Task description: Transcribe every one of the lines below verbatim, omitting all pictures from the output.

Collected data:
◇ ◇ ◇
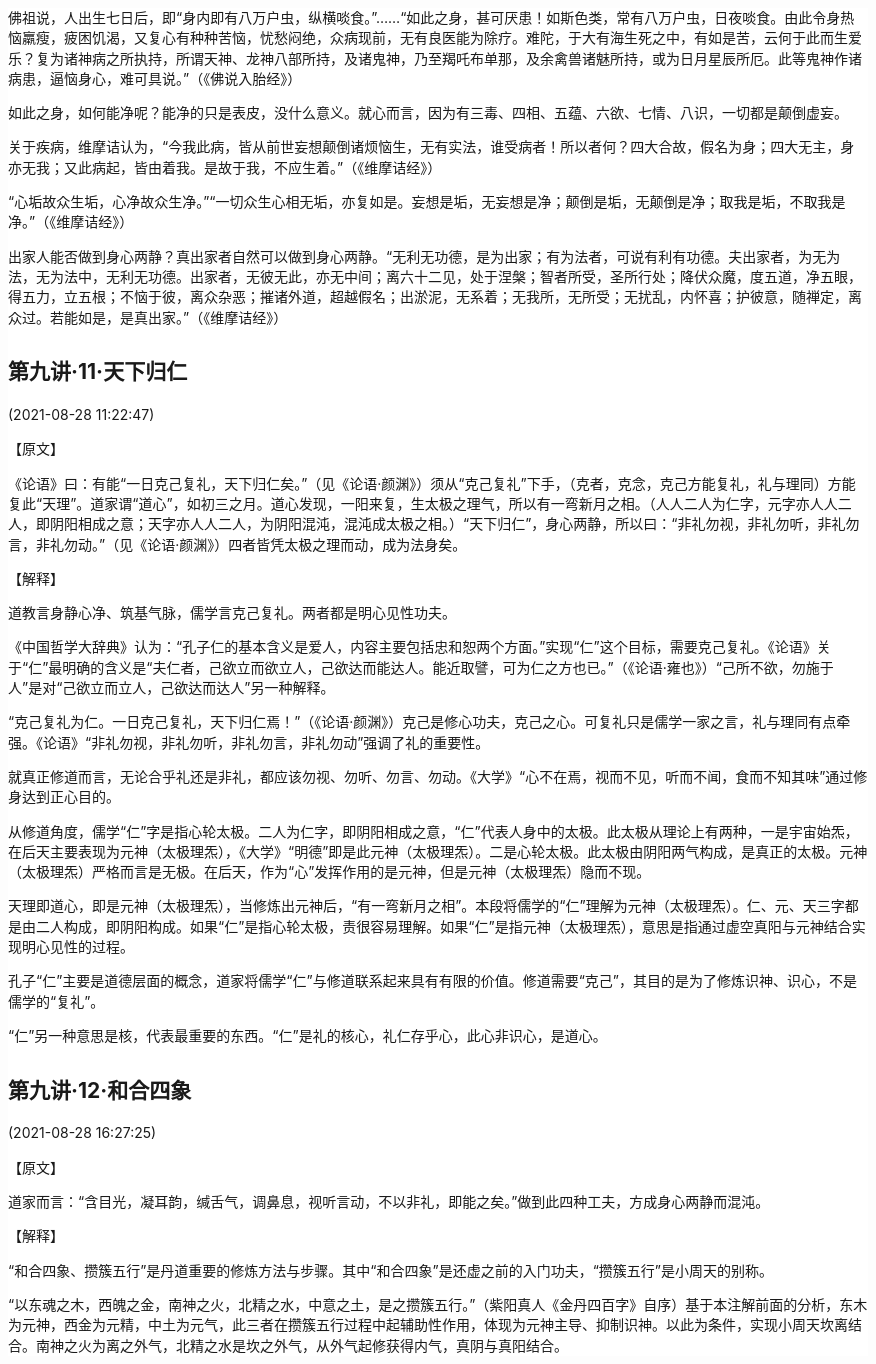 佛祖说，人出生七日后，即“身内即有八万户虫，纵横啖食。”……“如此之身，甚可厌患！如斯色类，常有八万户虫，日夜啖食。由此令身热恼羸瘦，疲困饥渴，又复心有种种苦恼，忧愁闷绝，众病现前，无有良医能为除疗。难陀，于大有海生死之中，有如是苦，云何于此而生爱乐？复为诸神病之所执持，所谓天神、龙神八部所持，及诸鬼神，乃至羯吒布单那，及余禽兽诸魅所持，或为日月星辰所厄。此等鬼神作诸病患，逼恼身心，难可具说。”（《佛说入胎经》）

如此之身，如何能净呢？能净的只是表皮，没什么意义。就心而言，因为有三毒、四相、五蕴、六欲、七情、八识，一切都是颠倒虚妄。

关于疾病，维摩诘认为，“今我此病，皆从前世妄想颠倒诸烦恼生，无有实法，谁受病者！所以者何？四大合故，假名为身；四大无主，身亦无我；又此病起，皆由着我。是故于我，不应生着。”（《维摩诘经》）

“心垢故众生垢，心净故众生净。”“一切众生心相无垢，亦复如是。妄想是垢，无妄想是净；颠倒是垢，无颠倒是净；取我是垢，不取我是净。”（《维摩诘经》）

出家人能否做到身心两静？真出家者自然可以做到身心两静。“无利无功德，是为出家；有为法者，可说有利有功德。夫出家者，为无为法，无为法中，无利无功德。出家者，无彼无此，亦无中间；离六十二见，处于涅槃；智者所受，圣所行处；降伏众魔，度五道，净五眼，得五力，立五根；不恼于彼，离众杂恶；摧诸外道，超越假名；出淤泥，无系着；无我所，无所受；无扰乱，内怀喜；护彼意，随禅定，离众过。若能如是，是真出家。”（《维摩诘经》）

 
## 第九讲·11·天下归仁 

(2021-08-28 11:22:47)

【原文】

《论语》曰：有能“一日克己复礼，天下归仁矣。”（见《论语·颜渊》）须从“克己复礼”下手，（克者，克念，克己方能复礼，礼与理同）方能复此“天理”。道家谓“道心”，如初三之月。道心发现，一阳来复，生太极之理气，所以有一弯新月之相。（人人二人为仁字，元字亦人人二人，即阴阳相成之意；天字亦人人二人，为阴阳混沌，混沌成太极之相。）“天下归仁”，身心两静，所以曰：“非礼勿视，非礼勿听，非礼勿言，非礼勿动。”（见《论语·颜渊》）四者皆凭太极之理而动，成为法身矣。

【解释】

道教言身静心净、筑基气脉，儒学言克己复礼。两者都是明心见性功夫。

《中国哲学大辞典》认为：“孔子仁的基本含义是爱人，内容主要包括忠和恕两个方面。”实现“仁”这个目标，需要克己复礼。《论语》关于“仁”最明确的含义是“夫仁者，己欲立而欲立人，己欲达而能达人。能近取譬，可为仁之方也已。”（《论语·雍也》）“己所不欲，勿施于人”是对“己欲立而立人，己欲达而达人”另一种解释。

“克己复礼为仁。一日克己复礼，天下归仁焉！”（《论语·颜渊》）克己是修心功夫，克己之心。可复礼只是儒学一家之言，礼与理同有点牵强。《论语》“非礼勿视，非礼勿听，非礼勿言，非礼勿动”强调了礼的重要性。

就真正修道而言，无论合乎礼还是非礼，都应该勿视、勿听、勿言、勿动。《大学》“心不在焉，视而不见，听而不闻，食而不知其味”通过修身达到正心目的。

从修道角度，儒学“仁”字是指心轮太极。二人为仁字，即阴阳相成之意，“仁”代表人身中的太极。此太极从理论上有两种，一是宇宙始炁，在后天主要表现为元神（太极理炁），《大学》“明德”即是此元神（太极理炁）。二是心轮太极。此太极由阴阳两气构成，是真正的太极。元神（太极理炁）严格而言是无极。在后天，作为“心”发挥作用的是元神，但是元神（太极理炁）隐而不现。

天理即道心，即是元神（太极理炁），当修炼出元神后，“有一弯新月之相”。本段将儒学的“仁”理解为元神（太极理炁）。仁、元、天三字都是由二人构成，即阴阳构成。如果“仁”是指心轮太极，责很容易理解。如果“仁”是指元神（太极理炁），意思是指通过虚空真阳与元神结合实现明心见性的过程。

孔子“仁”主要是道德层面的概念，道家将儒学“仁”与修道联系起来具有有限的价值。修道需要“克己”，其目的是为了修炼识神、识心，不是儒学的“复礼”。

“仁”另一种意思是核，代表最重要的东西。“仁”是礼的核心，礼仁存乎心，此心非识心，是道心。 
## 第九讲·12·和合四象 

(2021-08-28 16:27:25)

【原文】

道家而言：“含目光，凝耳韵，缄舌气，调鼻息，视听言动，不以非礼，即能之矣。”做到此四种工夫，方成身心两静而混沌。

【解释】

“和合四象、攒簇五行”是丹道重要的修炼方法与步骤。其中“和合四象”是还虚之前的入门功夫，“攒簇五行”是小周天的别称。

“以东魂之木，西魄之金，南神之火，北精之水，中意之土，是之攒簇五行。”（紫阳真人《金丹四百字》自序）基于本注解前面的分析，东木为元神，西金为元精，中土为元气，此三者在攒簇五行过程中起辅助性作用，体现为元神主导、抑制识神。以此为条件，实现小周天坎离结合。南神之火为离之外气，北精之水是坎之外气，从外气起修获得内气，真阴与真阳结合。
◇ ◇ ◇
Answer to the exercise:
 佛祖说，人出生七日后，即“身内即有八万户虫，纵横啖食。”……“如此之身，甚可厌患！如斯色类，常有八万户虫，日夜啖食。由此令身热恼羸瘦，疲困饥渴，又复心有种种苦恼，忧愁闷绝，众病现前，无有良医能为除疗。难陀，于大有海生死之中，有如是苦，云何于此而生爱乐？复为诸神病之所执持，所谓天神、龙神八部所持，及诸鬼神，乃至羯吒布单那，及余禽兽诸魅所持，或为日月星辰所厄。此等鬼神作诸病患，逼恼身心，难可具说。”（《佛说入胎经》）

如此之身，如何能净呢？能净的只是表皮，没什么意义。就心而言，因为有三毒、四相、五蕴、六欲、七情、八识，一切都是颠倒虚妄。

关于疾病，维摩诘认为，“今我此病，皆从前世妄想颠倒诸烦恼生，无有实法，谁受病者！所以者何？四大合故，假名为身；四大无主，身亦无我；又此病起，皆由着我。是故于我，不应生着。”（《维摩诘经》）

“心垢故众生垢，心净故众生净。”“一切众生心相无垢，亦复如是。妄想是垢，无妄想是净；颠倒是垢，无颠倒是净；取我是垢，不取我是净。”（《维摩诘经》）

出家人能否做到身心两静？真出家者自然可以做到身心两静。“无利无功德，是为出家；有为法者，可说有利有功德。夫出家者，为无为法，无为法中，无利无功德。出家者，无彼无此，亦无中间；离六十二见，处于涅槃；智者所受，圣所行处；降伏众魔，度五道，净五眼，得五力，立五根；不恼于彼，离众杂恶；摧诸外道，超越假名；出淤泥，无系着；无我所，无所受；无扰乱，内怀喜；护彼意，随禅定，离众过。若能如是，是真出家。”（《维摩诘经》）

 
## 第九讲·11·天下归仁 

(2021-08-28 11:22:47)

【原文】

《论语》曰：有能“一日克己复礼，天下归仁矣。”（见《论语·颜渊》）须从“克己复礼”下手，（克者，克念，克己方能复礼，礼与理同）方能复此“天理”。道家谓“道心”，如初三之月。道心发现，一阳来复，生太极之理气，所以有一弯新月之相。（人人二人为仁字，元字亦人人二人，即阴阳相成之意；天字亦人人二人，为阴阳混沌，混沌成太极之相。）“天下归仁”，身心两静，所以曰：“非礼勿视，非礼勿听，非礼勿言，非礼勿动。”（见《论语·颜渊》）四者皆凭太极之理而动，成为法身矣。

【解释】

道教言身静心净、筑基气脉，儒学言克己复礼。两者都是明心见性功夫。

《中国哲学大辞典》认为：“孔子仁的基本含义是爱人，内容主要包括忠和恕两个方面。”实现“仁”这个目标，需要克己复礼。《论语》关于“仁”最明确的含义是“夫仁者，己欲立而欲立人，己欲达而能达人。能近取譬，可为仁之方也已。”（《论语·雍也》）“己所不欲，勿施于人”是对“己欲立而立人，己欲达而达人”另一种解释。

“克己复礼为仁。一日克己复礼，天下归仁焉！”（《论语·颜渊》）克己是修心功夫，克己之心。可复礼只是儒学一家之言，礼与理同有点牵强。《论语》“非礼勿视，非礼勿听，非礼勿言，非礼勿动”强调了礼的重要性。

就真正修道而言，无论合乎礼还是非礼，都应该勿视、勿听、勿言、勿动。《大学》“心不在焉，视而不见，听而不闻，食而不知其味”通过修身达到正心目的。

从修道角度，儒学“仁”字是指心轮太极。二人为仁字，即阴阳相成之意，“仁”代表人身中的太极。此太极从理论上有两种，一是宇宙始炁，在后天主要表现为元神（太极理炁），《大学》“明德”即是此元神（太极理炁）。二是心轮太极。此太极由阴阳两气构成，是真正的太极。元神（太极理炁）严格而言是无极。在后天，作为“心”发挥作用的是元神，但是元神（太极理炁）隐而不现。

天理即道心，即是元神（太极理炁），当修炼出元神后，“有一弯新月之相”。本段将儒学的“仁”理解为元神（太极理炁）。仁、元、天三字都是由二人构成，即阴阳构成。如果“仁”是指心轮太极，责很容易理解。如果“仁”是指元神（太极理炁），意思是指通过虚空真阳与元神结合实现明心见性的过程。

孔子“仁”主要是道德层面的概念，道家将儒学“仁”与修道联系起来具有有限的价值。修道需要“克己”，其目的是为了修炼识神、识心，不是儒学的“复礼”。

“仁”另一种意思是核，代表最重要的东西。“仁”是礼的核心，礼仁存乎心，此心非识心，是道心。 
## 第九讲·12·和合四象 

(2021-08-28 16:27:25)

【原文】

道家而言：“含目光，凝耳韵，缄舌气，调鼻息，视听言动，不以非礼，即能之矣。”做到此四种工夫，方成身心两静而混沌。

【解释】

“和合四象、攒簇五行”是丹道重要的修炼方法与步骤。其中“和合四象”是还虚之前的入门功夫，“攒簇五行”是小周天的别称。

“以东魂之木，西魄之金，南神之火，北精之水，中意之土，是之攒簇五行。”（紫阳真人《金丹四百字》自序）基于本注解前面的分析，东木为元神，西金为元精，中土为元气，此三者在攒簇五行过程中起辅助性作用，体现为元神主导、抑制识神。以此为条件，实现小周天坎离结合。南神之火为离之外气，北精之水是坎之外气，从外气起修获得内气，真阴与真阳结合。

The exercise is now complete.